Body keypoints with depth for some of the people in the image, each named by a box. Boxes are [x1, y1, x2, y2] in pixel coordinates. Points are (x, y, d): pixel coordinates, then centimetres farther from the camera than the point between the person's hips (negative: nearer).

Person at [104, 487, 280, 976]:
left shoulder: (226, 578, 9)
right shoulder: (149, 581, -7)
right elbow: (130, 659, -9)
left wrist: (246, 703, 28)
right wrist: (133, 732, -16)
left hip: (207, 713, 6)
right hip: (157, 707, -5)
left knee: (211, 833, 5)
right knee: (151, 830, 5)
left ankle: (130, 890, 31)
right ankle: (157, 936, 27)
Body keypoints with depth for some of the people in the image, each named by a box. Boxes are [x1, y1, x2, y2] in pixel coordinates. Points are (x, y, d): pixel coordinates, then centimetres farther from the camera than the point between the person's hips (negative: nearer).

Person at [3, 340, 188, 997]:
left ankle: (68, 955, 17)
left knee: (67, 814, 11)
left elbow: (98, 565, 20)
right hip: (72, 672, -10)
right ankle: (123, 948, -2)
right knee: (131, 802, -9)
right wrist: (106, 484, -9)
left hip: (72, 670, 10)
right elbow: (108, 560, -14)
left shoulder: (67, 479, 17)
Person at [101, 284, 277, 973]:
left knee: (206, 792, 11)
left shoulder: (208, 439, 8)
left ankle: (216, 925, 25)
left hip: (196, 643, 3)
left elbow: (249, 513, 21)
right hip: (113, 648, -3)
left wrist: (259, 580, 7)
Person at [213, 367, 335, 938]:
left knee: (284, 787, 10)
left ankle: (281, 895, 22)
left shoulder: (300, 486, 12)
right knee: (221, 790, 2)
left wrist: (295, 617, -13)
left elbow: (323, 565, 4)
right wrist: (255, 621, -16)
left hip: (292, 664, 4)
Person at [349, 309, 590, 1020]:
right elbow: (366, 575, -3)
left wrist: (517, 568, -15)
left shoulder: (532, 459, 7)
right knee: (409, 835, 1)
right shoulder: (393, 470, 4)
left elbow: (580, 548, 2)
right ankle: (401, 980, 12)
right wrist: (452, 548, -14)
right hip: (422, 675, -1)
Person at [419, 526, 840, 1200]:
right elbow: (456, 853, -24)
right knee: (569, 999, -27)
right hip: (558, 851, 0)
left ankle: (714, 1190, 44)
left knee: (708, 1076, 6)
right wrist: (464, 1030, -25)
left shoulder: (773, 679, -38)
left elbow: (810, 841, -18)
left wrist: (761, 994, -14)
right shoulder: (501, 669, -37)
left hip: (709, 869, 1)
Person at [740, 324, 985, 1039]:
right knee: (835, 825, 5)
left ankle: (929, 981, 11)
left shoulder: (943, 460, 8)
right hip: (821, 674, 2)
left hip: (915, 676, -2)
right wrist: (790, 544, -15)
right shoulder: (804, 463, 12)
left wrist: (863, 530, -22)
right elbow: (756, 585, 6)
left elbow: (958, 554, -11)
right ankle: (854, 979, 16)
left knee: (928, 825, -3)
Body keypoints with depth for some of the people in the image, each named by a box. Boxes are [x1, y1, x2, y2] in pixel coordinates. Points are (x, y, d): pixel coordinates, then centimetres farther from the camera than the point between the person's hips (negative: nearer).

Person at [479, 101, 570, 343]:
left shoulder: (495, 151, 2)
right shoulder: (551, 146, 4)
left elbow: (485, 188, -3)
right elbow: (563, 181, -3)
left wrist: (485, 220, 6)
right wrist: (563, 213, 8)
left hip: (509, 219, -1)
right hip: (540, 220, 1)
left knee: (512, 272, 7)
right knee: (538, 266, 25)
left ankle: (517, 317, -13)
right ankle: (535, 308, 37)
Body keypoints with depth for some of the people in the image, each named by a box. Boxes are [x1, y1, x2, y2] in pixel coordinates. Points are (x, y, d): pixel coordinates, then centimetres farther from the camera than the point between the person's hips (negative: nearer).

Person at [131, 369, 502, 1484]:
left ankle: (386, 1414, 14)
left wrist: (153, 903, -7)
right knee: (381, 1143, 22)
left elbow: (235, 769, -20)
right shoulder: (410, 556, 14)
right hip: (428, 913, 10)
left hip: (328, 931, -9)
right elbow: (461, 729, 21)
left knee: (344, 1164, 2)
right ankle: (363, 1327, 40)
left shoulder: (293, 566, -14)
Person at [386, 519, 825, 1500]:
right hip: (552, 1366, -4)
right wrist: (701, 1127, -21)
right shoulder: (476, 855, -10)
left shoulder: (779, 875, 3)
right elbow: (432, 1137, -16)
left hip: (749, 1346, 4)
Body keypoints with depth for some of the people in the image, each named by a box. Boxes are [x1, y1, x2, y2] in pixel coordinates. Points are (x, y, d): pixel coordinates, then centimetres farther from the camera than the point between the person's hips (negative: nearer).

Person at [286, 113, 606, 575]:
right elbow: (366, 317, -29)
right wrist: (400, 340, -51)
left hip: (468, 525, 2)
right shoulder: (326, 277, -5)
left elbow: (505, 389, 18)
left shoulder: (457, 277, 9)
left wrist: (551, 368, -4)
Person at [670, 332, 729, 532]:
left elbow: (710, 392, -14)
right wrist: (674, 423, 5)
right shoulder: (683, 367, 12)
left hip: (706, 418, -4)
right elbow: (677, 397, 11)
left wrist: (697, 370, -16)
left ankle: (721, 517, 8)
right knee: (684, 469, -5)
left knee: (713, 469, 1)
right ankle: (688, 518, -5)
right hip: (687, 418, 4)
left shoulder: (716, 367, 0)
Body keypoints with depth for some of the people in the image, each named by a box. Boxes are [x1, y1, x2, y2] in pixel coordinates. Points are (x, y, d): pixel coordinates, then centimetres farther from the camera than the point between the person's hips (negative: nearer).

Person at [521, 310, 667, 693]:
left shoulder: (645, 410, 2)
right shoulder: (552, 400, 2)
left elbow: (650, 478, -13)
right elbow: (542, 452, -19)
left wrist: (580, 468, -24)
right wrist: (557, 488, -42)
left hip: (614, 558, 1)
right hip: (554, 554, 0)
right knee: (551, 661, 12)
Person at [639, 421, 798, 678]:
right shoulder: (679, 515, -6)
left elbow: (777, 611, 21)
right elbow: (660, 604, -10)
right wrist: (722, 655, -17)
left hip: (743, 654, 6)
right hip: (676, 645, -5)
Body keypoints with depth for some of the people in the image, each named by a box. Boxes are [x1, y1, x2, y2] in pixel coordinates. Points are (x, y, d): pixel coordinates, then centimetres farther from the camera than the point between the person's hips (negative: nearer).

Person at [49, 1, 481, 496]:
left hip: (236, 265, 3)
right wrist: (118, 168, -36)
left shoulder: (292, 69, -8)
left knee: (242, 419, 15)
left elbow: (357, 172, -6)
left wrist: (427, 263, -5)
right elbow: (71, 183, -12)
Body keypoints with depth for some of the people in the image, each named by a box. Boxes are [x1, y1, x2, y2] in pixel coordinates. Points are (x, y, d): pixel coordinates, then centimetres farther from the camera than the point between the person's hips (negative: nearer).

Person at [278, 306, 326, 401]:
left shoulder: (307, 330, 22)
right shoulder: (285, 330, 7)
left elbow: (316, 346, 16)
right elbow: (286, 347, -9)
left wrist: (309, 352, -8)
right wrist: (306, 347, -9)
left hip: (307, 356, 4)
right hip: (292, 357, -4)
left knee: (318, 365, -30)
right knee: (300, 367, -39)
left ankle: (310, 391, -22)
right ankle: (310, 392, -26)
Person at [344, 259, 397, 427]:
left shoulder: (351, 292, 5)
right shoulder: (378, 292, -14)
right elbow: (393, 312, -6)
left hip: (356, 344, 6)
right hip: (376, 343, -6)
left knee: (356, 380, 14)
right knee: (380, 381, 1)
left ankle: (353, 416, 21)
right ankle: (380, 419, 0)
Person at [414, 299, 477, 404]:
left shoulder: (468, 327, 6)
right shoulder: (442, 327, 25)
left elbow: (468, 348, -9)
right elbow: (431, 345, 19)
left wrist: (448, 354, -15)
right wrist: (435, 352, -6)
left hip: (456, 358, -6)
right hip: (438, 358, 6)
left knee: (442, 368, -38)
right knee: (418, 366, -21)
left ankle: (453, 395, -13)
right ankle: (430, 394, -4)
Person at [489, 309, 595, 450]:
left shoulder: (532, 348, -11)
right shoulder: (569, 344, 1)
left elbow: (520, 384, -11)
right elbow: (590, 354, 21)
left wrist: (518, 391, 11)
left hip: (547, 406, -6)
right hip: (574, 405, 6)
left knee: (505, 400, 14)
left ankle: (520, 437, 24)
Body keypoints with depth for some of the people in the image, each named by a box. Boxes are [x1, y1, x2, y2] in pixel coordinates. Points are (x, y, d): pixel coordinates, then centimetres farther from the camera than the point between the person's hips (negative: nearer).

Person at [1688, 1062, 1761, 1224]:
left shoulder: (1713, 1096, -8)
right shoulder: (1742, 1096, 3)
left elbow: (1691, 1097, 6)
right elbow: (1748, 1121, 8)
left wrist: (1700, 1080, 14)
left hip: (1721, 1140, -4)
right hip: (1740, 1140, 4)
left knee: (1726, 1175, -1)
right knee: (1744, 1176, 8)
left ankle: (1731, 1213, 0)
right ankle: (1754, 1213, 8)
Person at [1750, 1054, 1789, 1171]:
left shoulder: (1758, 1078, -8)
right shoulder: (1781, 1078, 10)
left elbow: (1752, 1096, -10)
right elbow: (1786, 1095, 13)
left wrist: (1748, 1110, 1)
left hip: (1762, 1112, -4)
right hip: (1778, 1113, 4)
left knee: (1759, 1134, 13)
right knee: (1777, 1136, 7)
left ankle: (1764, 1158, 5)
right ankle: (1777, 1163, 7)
------------------------
__GOAL OF THE EXERCISE__: Find the line with "left knee: (512, 272, 7)" in the material above. Reproduce it and each line after it up to and including the line with "left hip: (328, 931, -9)".

__RESPONSE BOX__:
left knee: (512, 272, 7)
right knee: (538, 266, 25)
left ankle: (517, 317, -13)
right ankle: (535, 308, 37)
Body keypoints with depth for some of the people in the image, each named by a box. Boxes are [x1, y1, x2, y2] in pixel coordinates. Points are (x, y, d): pixel coordinates, then centimetres farther from the camera than the point between the person's hips (negative: nearer).

Person at [131, 369, 502, 1484]:
left ankle: (386, 1414, 14)
left wrist: (153, 903, -7)
right knee: (381, 1143, 22)
left elbow: (235, 769, -20)
right shoulder: (410, 556, 14)
right hip: (428, 913, 10)
left hip: (328, 931, -9)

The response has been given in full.